→ Complete the following
[1] Reproduce the part of the Bitcoin post that begins at the words "Bitcoin hits US$" and stops after the words "or the other.".
[2] Answer these questions about the Bitcoin post:
(a) How many bitcoins are in existence?
(b) How many BTC does the computer that finds the winning hash receive?
(c) How many GPUs do some of the big mining players have running?

→ Text extract
○ ○ ○

Bitcoin hits US$ 4, after being mentioned on CNN yesterday - TheCoreh
http://mtgox.com/
======
Construct
Four days ago, Bitcoin was under $2 USD. Now it's over $4 USD (depending on
when you refresh the page). There are 6 million bitcoins in existence, and
trade volume is only about 54,000 according to the biggest exchange. There
aren't enough bids/asks to soak up more than about $100 USD without throwing
the exchange rate one direction or the other.

For example, right now (as I write this) exchanging $1000 USD for some
Bitcoins is all it takes to push the exchange rate up $0.10 from $3.77 to
$3.87.

What a lot of Bitcoin newcomers don't realize is that Bitcoin depends on
'mining' to generate new bitcoins. Computers run cryptographic hashes to find
the 'winning' has which is less than the current difficulty target number. The
computer that finds this hash is awarded 50 BTC. The difficulty target is
automatically adjusted upward to keep new bitcoin generation at a constant
pace.

Some quick research shows a handful of big players in the mining market who
have invested heavily in high-end GPUs for dedicated bitcoin mining, some with
over 50 GPUs running 24/7 for months now. These guys are bound to have huge
quantities of bitcoin they are eager to unload when the price is right.

○ ○ ○

(Dataset rows)
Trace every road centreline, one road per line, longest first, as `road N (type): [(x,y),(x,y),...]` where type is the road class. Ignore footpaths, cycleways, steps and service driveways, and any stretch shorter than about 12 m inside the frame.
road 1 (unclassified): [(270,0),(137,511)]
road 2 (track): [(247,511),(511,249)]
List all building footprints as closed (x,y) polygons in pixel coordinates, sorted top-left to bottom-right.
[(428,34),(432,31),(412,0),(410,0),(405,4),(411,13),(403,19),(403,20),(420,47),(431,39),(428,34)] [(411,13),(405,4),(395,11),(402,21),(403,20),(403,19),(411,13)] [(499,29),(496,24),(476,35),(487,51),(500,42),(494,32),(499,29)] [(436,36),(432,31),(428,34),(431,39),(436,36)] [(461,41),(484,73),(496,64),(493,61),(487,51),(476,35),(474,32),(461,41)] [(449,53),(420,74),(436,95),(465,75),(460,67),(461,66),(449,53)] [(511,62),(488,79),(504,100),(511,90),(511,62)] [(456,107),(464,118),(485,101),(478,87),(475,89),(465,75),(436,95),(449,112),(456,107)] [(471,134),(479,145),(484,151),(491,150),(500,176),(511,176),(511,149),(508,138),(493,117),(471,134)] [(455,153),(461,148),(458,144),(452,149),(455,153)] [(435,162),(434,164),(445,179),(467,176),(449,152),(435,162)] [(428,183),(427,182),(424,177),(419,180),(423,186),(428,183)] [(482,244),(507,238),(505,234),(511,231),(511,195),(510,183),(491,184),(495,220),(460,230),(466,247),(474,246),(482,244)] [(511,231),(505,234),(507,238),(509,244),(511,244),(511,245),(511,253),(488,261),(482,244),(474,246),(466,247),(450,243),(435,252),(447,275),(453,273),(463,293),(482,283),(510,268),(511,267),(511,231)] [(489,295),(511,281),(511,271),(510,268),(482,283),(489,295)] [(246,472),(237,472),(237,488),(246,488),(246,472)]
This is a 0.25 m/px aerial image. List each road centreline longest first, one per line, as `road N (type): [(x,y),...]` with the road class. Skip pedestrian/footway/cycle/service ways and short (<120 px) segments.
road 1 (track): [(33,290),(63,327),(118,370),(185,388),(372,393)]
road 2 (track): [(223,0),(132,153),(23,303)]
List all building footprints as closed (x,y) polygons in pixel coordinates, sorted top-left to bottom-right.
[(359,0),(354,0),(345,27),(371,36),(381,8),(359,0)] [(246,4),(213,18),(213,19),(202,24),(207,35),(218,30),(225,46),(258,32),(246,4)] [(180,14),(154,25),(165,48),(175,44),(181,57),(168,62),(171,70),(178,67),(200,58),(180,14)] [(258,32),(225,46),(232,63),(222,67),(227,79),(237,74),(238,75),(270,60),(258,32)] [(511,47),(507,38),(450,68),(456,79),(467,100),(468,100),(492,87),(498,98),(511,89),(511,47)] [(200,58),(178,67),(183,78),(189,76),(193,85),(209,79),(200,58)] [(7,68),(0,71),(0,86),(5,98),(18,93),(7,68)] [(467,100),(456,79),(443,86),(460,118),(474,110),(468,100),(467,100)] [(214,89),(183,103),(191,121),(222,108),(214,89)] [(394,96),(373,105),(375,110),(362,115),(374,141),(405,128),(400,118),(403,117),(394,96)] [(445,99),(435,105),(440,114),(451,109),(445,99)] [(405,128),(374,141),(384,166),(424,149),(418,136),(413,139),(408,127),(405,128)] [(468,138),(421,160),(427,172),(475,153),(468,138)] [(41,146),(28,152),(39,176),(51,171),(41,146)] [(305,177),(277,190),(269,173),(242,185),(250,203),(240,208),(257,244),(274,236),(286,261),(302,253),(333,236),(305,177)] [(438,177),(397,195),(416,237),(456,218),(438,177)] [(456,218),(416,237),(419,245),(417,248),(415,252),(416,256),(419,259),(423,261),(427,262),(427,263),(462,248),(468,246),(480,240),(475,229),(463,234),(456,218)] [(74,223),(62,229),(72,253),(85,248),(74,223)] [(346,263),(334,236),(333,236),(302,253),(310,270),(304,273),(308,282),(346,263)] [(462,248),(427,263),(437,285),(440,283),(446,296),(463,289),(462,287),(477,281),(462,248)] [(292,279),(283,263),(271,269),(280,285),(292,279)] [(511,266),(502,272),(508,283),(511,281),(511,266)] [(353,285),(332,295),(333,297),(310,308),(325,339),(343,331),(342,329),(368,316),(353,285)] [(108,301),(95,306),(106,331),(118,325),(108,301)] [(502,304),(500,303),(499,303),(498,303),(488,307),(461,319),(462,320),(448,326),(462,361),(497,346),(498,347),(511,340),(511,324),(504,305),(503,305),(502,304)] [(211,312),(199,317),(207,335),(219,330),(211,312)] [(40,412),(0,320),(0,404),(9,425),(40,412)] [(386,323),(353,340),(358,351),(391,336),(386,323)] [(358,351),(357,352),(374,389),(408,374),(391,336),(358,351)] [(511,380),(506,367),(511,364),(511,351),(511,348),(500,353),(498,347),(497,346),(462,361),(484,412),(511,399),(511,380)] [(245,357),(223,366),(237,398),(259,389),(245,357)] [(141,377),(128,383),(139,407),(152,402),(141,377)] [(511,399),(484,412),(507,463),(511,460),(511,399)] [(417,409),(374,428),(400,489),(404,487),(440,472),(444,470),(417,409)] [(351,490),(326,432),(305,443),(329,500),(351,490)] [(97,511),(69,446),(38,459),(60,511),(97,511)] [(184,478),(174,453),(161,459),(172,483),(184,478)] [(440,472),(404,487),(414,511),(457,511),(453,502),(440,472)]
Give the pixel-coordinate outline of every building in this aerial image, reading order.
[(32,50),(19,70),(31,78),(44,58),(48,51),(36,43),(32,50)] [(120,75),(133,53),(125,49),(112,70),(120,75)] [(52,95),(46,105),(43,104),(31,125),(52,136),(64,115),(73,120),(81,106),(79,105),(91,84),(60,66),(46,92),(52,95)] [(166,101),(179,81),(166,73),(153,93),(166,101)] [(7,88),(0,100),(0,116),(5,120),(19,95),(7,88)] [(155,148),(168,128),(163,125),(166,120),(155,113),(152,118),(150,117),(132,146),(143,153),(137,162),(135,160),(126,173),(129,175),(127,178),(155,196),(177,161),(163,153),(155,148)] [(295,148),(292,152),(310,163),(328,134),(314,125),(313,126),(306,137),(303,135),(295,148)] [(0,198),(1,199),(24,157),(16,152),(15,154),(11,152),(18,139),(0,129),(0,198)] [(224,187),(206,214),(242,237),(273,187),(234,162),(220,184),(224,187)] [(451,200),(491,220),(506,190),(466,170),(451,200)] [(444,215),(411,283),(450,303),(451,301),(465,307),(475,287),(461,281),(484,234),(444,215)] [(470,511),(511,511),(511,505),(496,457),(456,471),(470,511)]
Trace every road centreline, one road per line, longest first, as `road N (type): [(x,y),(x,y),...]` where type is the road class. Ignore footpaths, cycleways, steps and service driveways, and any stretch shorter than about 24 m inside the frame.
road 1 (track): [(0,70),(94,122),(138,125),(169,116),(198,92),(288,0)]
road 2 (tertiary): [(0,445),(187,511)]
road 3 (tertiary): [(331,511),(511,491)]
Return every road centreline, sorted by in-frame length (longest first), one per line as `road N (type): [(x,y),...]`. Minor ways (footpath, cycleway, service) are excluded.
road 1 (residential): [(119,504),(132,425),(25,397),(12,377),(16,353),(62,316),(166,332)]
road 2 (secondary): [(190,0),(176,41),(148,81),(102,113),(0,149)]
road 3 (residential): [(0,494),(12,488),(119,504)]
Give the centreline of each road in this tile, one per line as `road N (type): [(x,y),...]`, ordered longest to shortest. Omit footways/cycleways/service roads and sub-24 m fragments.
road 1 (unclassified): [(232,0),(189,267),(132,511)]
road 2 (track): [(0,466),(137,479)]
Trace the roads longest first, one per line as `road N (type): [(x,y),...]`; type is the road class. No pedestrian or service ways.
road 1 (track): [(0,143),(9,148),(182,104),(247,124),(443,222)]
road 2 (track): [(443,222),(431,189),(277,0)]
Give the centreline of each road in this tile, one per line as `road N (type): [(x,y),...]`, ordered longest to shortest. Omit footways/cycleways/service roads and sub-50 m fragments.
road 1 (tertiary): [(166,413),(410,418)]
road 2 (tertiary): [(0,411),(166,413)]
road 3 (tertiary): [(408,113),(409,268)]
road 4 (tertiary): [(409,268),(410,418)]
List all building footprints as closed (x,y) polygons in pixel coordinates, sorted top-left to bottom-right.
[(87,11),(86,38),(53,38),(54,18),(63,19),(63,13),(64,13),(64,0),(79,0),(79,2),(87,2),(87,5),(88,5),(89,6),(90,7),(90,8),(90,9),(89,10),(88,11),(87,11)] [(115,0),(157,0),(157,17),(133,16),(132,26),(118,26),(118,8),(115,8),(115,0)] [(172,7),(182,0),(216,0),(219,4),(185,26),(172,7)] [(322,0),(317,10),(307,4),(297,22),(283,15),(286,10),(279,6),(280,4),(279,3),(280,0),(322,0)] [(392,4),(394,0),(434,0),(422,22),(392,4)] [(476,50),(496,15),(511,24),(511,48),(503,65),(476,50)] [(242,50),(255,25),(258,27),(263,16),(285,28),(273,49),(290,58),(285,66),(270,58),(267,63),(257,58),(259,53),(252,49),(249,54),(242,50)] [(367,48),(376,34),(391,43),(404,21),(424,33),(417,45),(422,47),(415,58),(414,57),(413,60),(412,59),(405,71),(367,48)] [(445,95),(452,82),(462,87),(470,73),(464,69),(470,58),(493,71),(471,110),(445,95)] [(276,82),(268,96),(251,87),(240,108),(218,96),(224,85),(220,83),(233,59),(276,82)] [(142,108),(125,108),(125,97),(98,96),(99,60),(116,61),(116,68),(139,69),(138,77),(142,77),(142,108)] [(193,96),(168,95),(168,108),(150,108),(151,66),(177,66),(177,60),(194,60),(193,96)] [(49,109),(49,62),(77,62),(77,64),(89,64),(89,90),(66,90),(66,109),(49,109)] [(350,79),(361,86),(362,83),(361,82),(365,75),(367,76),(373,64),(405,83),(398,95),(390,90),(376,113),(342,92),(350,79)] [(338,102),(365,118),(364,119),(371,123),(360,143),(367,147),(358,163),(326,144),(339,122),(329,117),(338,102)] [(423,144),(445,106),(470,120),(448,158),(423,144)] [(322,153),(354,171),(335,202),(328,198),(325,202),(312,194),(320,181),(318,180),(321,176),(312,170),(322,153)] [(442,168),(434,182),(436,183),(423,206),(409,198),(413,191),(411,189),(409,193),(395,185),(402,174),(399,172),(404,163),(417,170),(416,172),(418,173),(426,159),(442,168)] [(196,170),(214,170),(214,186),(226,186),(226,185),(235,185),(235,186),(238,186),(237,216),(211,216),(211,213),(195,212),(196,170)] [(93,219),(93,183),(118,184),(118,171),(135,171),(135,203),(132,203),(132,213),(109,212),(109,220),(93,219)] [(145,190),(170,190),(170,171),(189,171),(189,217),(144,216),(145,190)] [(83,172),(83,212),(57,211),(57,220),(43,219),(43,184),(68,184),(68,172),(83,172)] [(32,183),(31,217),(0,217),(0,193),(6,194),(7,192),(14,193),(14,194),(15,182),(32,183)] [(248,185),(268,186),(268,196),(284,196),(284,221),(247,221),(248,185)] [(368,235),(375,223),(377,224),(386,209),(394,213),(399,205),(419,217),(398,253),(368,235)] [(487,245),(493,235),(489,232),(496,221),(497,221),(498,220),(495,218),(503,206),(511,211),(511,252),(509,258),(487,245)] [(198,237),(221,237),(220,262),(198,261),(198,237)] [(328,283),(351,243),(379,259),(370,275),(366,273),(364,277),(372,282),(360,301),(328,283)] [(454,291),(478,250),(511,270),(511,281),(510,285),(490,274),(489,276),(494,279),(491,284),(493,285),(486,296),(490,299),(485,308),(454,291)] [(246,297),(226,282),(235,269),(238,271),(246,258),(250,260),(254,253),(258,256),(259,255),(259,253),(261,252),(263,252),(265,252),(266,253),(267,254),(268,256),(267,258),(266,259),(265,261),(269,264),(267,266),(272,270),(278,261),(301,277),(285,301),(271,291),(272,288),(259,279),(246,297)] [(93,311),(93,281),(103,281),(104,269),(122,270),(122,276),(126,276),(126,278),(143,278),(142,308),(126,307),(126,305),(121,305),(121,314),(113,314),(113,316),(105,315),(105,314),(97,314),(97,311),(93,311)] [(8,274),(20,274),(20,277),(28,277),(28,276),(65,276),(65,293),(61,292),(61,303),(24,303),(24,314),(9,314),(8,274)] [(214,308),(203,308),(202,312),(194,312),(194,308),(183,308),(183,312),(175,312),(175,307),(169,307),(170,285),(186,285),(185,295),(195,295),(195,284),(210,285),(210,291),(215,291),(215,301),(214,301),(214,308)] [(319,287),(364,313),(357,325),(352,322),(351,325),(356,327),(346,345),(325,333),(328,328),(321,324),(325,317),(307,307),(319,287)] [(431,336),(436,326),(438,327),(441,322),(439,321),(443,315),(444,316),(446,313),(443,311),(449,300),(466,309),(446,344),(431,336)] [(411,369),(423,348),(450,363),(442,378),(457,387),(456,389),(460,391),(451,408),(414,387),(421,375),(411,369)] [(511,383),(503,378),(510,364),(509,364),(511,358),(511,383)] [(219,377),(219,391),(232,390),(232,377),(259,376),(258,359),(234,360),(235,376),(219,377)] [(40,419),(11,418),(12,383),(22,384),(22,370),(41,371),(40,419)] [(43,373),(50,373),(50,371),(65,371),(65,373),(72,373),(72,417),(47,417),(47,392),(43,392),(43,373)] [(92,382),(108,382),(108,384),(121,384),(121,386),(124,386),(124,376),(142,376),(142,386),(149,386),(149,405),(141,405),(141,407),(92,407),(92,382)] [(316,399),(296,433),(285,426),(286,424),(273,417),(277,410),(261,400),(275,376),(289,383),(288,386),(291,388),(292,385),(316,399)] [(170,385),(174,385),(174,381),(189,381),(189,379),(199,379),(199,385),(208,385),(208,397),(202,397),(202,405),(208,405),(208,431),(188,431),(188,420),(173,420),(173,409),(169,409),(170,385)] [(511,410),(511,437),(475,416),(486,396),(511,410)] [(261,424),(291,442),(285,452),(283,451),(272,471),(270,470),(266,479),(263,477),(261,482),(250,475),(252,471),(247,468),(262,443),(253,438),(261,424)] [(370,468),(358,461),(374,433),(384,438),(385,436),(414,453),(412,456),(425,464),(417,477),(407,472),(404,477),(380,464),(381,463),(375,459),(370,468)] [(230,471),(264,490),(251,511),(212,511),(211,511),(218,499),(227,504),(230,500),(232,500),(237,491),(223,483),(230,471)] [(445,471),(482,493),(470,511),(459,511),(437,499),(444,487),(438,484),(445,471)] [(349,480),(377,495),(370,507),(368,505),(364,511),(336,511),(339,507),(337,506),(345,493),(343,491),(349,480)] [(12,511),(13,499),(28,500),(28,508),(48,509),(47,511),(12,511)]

○ ○ ○

→ Answers to the exercise
[1]
Bitcoin hits US$ 4, after being mentioned on CNN yesterday - TheCoreh
http://mtgox.com/
======
Construct
Four days ago, Bitcoin was under $2 USD. Now it's over $4 USD (depending on
when you refresh the page). There are 6 million bitcoins in existence, and
trade volume is only about 54,000 according to the biggest exchange. There
aren't enough bids/asks to soak up more than about $100 USD without throwing
the exchange rate one direction or the other.

[2]
(a) 6 million
(b) 50 BTC
(c) Over 50